If you suspect you have diabetes or prediabetes, your doctor can perform a preliminary test, which is a urine analysis that looks for high blood sugar in the urine. If your blood sugar is 200 mg/dL or higher, you may be at risk or have diabetes.

From there, there are a few different diagnostic methods that can be used. A fasting blood glucose level test is commonly administered. If it reveals a blood glucose level of 126 mg/dL or higher twice, you will be diagnosed with diabetes. Your doctor may administer a hemoglobin A1c test. At 5.7 percent or lower, you do not have diabetes. If you have a level that’s between 5.7 percent and 6.5 percent, you have prediabetes. If it’s 6.5 percent or higher, you have diabetes. In some instances, an oral glucose tolerance test may also be used.


There is no cure for diabetes. Treatment includes sticking to a healthy diet and getting plenty of exercise. People with Type 1 diabetes typically need to count carbohydrates, and they generally require regular insulin injections. Insulin pumps are also available and are much more convenient.

There are also medications that may help. Some block the stomach enzymes that break down carbohydrates. Others stimulate the pancreas, so that it produces higher levels of insulin. Still others inhibit the production and release of insulin by the liver. In some cases, bariatric surgery may be helpful.
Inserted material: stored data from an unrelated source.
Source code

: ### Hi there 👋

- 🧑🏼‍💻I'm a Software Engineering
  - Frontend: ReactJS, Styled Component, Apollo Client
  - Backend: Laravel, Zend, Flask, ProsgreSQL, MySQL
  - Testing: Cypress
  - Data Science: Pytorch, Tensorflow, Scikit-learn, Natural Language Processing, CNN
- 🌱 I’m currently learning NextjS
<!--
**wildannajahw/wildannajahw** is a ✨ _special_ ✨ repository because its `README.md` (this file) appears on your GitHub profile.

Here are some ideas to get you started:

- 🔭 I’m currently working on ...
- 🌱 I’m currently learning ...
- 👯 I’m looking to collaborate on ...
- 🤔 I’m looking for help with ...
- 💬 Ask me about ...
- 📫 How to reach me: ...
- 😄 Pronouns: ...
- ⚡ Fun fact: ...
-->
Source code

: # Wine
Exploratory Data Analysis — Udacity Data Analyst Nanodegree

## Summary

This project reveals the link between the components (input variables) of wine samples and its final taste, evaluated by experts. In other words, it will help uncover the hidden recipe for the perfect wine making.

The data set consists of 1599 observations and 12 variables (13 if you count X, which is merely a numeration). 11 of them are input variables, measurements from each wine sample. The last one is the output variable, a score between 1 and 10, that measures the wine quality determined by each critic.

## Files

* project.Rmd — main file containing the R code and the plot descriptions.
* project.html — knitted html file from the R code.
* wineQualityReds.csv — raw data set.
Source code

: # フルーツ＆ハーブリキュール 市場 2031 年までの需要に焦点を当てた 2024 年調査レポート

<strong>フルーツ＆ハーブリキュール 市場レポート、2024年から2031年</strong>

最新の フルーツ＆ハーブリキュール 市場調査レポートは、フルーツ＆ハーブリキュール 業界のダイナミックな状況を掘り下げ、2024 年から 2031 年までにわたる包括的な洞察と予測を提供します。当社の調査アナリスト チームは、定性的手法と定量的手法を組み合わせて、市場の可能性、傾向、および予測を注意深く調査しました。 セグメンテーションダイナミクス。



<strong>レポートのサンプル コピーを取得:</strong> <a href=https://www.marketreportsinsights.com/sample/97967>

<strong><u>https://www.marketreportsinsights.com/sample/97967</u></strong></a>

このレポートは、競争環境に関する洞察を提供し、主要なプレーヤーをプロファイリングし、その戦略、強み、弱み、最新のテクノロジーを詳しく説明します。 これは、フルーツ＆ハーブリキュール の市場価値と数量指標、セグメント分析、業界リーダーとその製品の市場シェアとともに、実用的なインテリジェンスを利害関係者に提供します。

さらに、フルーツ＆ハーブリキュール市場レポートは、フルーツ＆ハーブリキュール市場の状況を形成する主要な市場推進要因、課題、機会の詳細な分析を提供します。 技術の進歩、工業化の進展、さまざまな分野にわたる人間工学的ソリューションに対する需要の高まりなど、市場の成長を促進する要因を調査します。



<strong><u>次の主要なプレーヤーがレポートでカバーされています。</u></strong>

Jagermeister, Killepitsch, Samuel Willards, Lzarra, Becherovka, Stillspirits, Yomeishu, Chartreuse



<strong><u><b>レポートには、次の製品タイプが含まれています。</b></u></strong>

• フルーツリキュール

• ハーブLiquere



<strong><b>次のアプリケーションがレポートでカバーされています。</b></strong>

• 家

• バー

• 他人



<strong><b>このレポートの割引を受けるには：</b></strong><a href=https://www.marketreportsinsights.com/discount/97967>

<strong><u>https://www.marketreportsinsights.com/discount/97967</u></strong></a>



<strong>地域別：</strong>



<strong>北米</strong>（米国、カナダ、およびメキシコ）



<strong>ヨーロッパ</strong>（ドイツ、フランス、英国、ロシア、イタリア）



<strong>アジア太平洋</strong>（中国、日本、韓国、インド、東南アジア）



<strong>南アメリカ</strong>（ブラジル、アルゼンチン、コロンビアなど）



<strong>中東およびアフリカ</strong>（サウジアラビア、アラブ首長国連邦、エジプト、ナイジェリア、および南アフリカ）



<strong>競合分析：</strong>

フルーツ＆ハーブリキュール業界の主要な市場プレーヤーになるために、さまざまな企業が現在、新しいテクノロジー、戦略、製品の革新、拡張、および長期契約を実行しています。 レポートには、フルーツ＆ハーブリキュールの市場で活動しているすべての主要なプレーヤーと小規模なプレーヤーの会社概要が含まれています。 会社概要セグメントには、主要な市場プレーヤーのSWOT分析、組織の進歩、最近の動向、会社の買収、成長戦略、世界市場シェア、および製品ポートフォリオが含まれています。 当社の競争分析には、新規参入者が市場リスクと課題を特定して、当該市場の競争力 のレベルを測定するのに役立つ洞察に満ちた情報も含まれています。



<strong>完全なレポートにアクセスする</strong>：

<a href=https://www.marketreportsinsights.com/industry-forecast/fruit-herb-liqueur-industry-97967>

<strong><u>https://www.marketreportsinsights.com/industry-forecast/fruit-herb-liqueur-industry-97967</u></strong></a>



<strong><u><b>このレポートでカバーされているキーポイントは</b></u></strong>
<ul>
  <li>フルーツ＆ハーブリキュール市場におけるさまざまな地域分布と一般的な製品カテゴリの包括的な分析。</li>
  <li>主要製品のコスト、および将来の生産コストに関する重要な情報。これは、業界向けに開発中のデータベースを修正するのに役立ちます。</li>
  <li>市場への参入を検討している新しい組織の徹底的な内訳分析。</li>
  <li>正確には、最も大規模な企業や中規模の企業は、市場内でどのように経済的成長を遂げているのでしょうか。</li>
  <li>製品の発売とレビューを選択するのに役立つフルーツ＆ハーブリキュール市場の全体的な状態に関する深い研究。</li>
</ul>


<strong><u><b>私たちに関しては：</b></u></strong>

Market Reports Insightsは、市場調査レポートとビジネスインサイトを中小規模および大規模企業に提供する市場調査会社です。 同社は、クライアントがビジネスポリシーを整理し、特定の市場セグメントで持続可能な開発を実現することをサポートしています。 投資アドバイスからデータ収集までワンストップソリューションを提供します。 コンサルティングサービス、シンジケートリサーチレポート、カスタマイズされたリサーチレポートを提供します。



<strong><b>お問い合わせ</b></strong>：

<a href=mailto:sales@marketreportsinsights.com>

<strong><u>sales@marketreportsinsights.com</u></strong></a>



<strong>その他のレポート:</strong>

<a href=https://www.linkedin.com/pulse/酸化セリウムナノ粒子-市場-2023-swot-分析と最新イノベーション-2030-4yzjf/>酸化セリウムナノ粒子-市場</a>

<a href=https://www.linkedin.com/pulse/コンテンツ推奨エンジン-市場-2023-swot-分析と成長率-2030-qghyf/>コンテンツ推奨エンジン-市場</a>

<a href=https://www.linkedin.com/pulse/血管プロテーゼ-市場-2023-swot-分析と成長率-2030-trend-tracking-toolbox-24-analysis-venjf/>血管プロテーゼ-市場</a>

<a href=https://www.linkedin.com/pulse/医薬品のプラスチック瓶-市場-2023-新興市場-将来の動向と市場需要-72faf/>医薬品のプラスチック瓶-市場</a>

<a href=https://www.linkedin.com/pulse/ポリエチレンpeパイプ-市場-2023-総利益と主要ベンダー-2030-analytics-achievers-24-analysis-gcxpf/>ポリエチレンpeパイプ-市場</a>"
Pancreas transplants are sometimes used, but they are very risky.


People who are at risk of developing diabetes should be screened for it regularly. If prediabetes is caught early enough, full-blown diabetes can sometime be prevented through diet and exercise. Keeping your weight in check and getting plenty of exercise can keep it at bay too.

Is it Reversible?

Type 1 diabetes and Type 2 diabetes are not reversible. Prediabetes and gestational diabetes, however, can be reversed in some instances.

Common Myths about Diabetes

Finally, you can learn more about diabetes by educating yourself about the many myths there are about it:

  • Overweight and obese people always get diabetes: This isn’t true. In fact, most overweight and obese people never develop diabetes.
  • People who have diabetes are more likely to get sick: No. Having diabetes does not make you more prone to colds, flus or other illnesses.
  • Eating too much sugar can cause diabetes: Genetics, lifestyle and unknown factors cause diabetes. Sugar consumption has nothing to do with it.
  • Diabetes isn’t all that serious: False. Two-thirds of those who have diabetes die of stroke or heart disease.
  • Diabetic people can’t eat sweets: A healthy diet is important, but people who have diabetes are still allowed to enjoy sweets. They just have to do so in moderation.